After countless conversations with students and families, she designed a project that would not only bridge cultures but also close the achievement gap between majority and marginalized student populations.

Project Targeted Language Gaps

Using technology in strategic ways, the class exercise would help bridge language gaps by producing a Spanish-language newsletter for families, form parent groups to encourage parent participation, and celebrate cultures and diversity in the classroom.

Not only was her Ball State project designed to help close the achievement gap, it also led to a job offer from the University of Notre Dame, where today Francesca is associate director for blended learning with the university’s Alliance for Catholic Education (ACE) program.

ACE works in high-poverty Catholic schools serving underrepresented populations of students and many ELL (English language learner) students.

Part of High-Powered Learning Team

“My professors at Ball State were incredible and went above and beyond to connect with me through email and video chats,” says Francesca.

Francesca works with ACE’s Higher-Powered Learning team, leading a three-year program that guides teachers and school leaders through the “implementation of excellent and sustainable blended-learning programs” at various building sites.

She coaches teachers, building leaders, and principals on best practice, implementation of blended learning, so they can meet student learning gaps and provide student success strategies.

“The role I have now allows me to impact greater change for students in many schools as we work with schools in Minneapolis-St.

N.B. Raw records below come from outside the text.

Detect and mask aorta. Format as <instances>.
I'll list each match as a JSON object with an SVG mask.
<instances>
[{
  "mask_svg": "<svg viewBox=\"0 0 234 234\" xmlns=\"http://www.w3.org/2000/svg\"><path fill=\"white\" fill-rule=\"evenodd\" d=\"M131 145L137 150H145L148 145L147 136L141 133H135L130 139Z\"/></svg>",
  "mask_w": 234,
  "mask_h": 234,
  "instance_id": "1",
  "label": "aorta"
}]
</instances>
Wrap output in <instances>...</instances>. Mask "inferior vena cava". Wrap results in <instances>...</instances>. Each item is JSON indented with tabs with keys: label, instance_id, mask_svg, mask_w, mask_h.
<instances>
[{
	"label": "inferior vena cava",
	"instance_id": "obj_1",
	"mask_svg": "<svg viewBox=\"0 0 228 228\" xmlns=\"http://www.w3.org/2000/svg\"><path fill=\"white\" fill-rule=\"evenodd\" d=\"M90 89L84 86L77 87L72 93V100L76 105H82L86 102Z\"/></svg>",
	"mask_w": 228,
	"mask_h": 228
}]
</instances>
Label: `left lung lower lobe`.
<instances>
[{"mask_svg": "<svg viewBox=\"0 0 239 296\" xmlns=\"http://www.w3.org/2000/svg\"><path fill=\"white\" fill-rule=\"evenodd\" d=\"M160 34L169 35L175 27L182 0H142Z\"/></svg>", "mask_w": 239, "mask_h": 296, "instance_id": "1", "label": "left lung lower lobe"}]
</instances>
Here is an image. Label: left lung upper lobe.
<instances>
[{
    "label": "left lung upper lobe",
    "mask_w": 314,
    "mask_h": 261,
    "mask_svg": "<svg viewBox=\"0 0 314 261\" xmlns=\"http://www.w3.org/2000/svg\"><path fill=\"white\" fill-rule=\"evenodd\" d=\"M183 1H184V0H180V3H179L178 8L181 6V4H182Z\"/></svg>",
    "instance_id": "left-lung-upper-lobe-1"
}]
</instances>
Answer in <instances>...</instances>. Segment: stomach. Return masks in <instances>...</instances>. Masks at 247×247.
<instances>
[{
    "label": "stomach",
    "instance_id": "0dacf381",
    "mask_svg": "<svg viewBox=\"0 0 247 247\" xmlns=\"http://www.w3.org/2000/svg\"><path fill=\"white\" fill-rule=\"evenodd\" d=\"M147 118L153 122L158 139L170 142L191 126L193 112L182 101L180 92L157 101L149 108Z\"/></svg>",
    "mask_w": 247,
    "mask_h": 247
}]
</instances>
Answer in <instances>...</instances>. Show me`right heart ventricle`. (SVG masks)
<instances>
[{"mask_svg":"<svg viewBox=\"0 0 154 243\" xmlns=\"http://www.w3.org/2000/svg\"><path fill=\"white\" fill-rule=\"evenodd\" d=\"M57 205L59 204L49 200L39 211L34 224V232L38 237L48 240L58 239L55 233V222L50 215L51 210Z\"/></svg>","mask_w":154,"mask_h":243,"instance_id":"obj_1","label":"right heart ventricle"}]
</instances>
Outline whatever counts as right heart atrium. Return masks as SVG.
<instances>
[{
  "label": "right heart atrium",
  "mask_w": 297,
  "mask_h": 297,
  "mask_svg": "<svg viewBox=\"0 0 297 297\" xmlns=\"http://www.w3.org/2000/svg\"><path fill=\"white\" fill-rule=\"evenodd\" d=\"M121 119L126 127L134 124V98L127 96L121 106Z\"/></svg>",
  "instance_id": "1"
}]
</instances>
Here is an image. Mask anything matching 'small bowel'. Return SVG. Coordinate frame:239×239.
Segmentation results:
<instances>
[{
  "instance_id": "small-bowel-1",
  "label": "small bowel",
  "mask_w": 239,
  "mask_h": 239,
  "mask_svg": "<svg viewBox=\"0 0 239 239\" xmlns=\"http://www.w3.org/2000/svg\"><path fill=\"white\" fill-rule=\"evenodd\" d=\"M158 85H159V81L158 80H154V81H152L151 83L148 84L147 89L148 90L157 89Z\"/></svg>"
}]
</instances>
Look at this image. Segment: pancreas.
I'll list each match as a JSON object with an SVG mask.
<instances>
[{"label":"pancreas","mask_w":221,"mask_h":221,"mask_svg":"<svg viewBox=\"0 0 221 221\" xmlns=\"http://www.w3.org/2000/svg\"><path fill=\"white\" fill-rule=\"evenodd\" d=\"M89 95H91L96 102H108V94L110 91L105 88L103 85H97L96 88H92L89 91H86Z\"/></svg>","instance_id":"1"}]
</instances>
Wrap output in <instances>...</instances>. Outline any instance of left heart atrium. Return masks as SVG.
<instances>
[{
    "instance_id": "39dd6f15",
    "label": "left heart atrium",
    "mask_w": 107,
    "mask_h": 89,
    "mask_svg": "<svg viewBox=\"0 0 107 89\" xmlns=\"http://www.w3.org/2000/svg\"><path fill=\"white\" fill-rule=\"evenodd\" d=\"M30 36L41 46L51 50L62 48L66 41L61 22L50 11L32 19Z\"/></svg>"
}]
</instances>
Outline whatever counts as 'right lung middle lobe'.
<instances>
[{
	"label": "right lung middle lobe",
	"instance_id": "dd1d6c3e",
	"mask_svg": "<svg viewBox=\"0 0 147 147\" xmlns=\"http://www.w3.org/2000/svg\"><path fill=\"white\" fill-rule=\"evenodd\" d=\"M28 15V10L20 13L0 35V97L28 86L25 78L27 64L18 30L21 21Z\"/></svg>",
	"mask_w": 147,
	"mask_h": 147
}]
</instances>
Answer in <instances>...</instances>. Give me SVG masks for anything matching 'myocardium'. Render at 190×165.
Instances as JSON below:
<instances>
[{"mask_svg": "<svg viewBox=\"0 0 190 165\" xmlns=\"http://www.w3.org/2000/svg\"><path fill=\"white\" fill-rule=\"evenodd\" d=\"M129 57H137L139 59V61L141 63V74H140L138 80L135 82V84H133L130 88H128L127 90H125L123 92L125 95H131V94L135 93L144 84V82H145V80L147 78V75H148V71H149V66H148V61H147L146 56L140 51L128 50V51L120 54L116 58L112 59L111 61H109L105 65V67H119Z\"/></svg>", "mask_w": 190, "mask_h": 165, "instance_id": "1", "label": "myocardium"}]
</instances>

Paul and Indianapolis,” says Francesca, noting that the program will soon expand to other areas.

The Classroom Children Deserve

Catholic identity drives the work of the Alliance for Catholic Education.

“Our team’s core belief is that every child is created in the image of God and deserves an education that reflects that,” she says.

Francesca thinks the BLAD licensure program has improved her instructional leadership skills, from learning how to do a thorough classroom walkthrough and evaluation to framing difficult conversations with teachers.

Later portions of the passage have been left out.